Hace diez años, cuando Boca caía por penales en la final de la Copa Libertadores frente al colombiano equipo de Once Caldas, mi vecino de la calle Peña lo festejaba, insultante, como una victoria propia. Quince días antes apenas, el ahora famoso Maxi López había sido el “Gigliotti” del River de entonces al patear en la semifinal el penal definitivo que atajó Abondanzzieri y que clasificó a Boca y dejó precisamente al equipo de mi vecino del 4° A eliminado de la deseada Copa.
Aquel de hace una década había sido uno de los primeros antecedentes de partidos importantes de alto riesgo que se jugaron sin público visitante, una medida que luego se extendió a todo el fútbol en forma provisoriamente definitiva y que, como queda claro, no sólo no resuelve la violencia sino que es un sinsentido.

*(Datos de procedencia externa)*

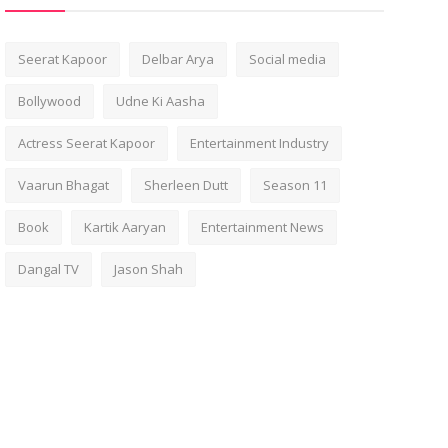
Seerat Kapoor
Delbar Arya
Social media
Bollywood
Udne Ki Aasha
Actress Seerat Kapoor
Entertainment Industry
Vaarun Bhagat
Sherleen Dutt
Season 11
Book
Kartik Aaryan
Entertainment News
Dangal TV
Jason Shah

En cualquier momento Randazzo u otro dirigente de cualquier color podría proponer el facilismo de suspender la circulación de autos para evitar las muertes en accidentes de tránsito o las relaciones entre hombres y mujeres como plan contra la violencia de género.
Desde entonces, el nivel de agresión verbal en la calle Peña ha ido creciendo permanentemente, al punto que, en los últimos tiempos, uno se preparaba para lo que parecía algún incidente próximo e inevitable. Sólo la impunidad de las voces sin cara, imposible de reconocer y ubicar entre tanto edificio parecía evitar alguna tragedia mínima o vaya a saberse de qué tamaño. Con todo, no debería sorprender el papelón y la vergüenza de hoy en un país que todos los días fabrica “Cromañones” y mira para otro lado hasta que la realidad le explota en la cara.
Pero lo más revelador fue que cada vez más las voces, los gritos, no eran de festejo sino que, en pleno triunfo, en el preciso instante supremo del gol, lo que estallaba era el insulto al rival, aunque no fuera el vencido de ese partido. Un fenómeno que se hizo harto evidente en el Mundial de Brasil, cuando miles de hinchas argentinos desembarcaron con el simpático “decime qué se siente”.
Resignados en la previa a lo que se pensaba sería inevitable, el Brasil Campeón, el aguante nacional decidió arruinarles el festejo, psicopatearlos, provocarles algún daño aunque sea moral. Los argentinos entonces parecieron asumir de antemano que sería ajena la victoria deportiva y decidieron enrostrarle a los más campeones del mundo alguna victoria dolorosa para escupirles la feijoada.
Brasil o la calle Peña parecen revelar a una sociedad que se asume derrotada y, resentida, busca consuelo en el mal de muchos. Algo hizo que perdiera la esperanza de gritar sus goles y encuentre más disfrute en la desgracia ajena que en el goce propio.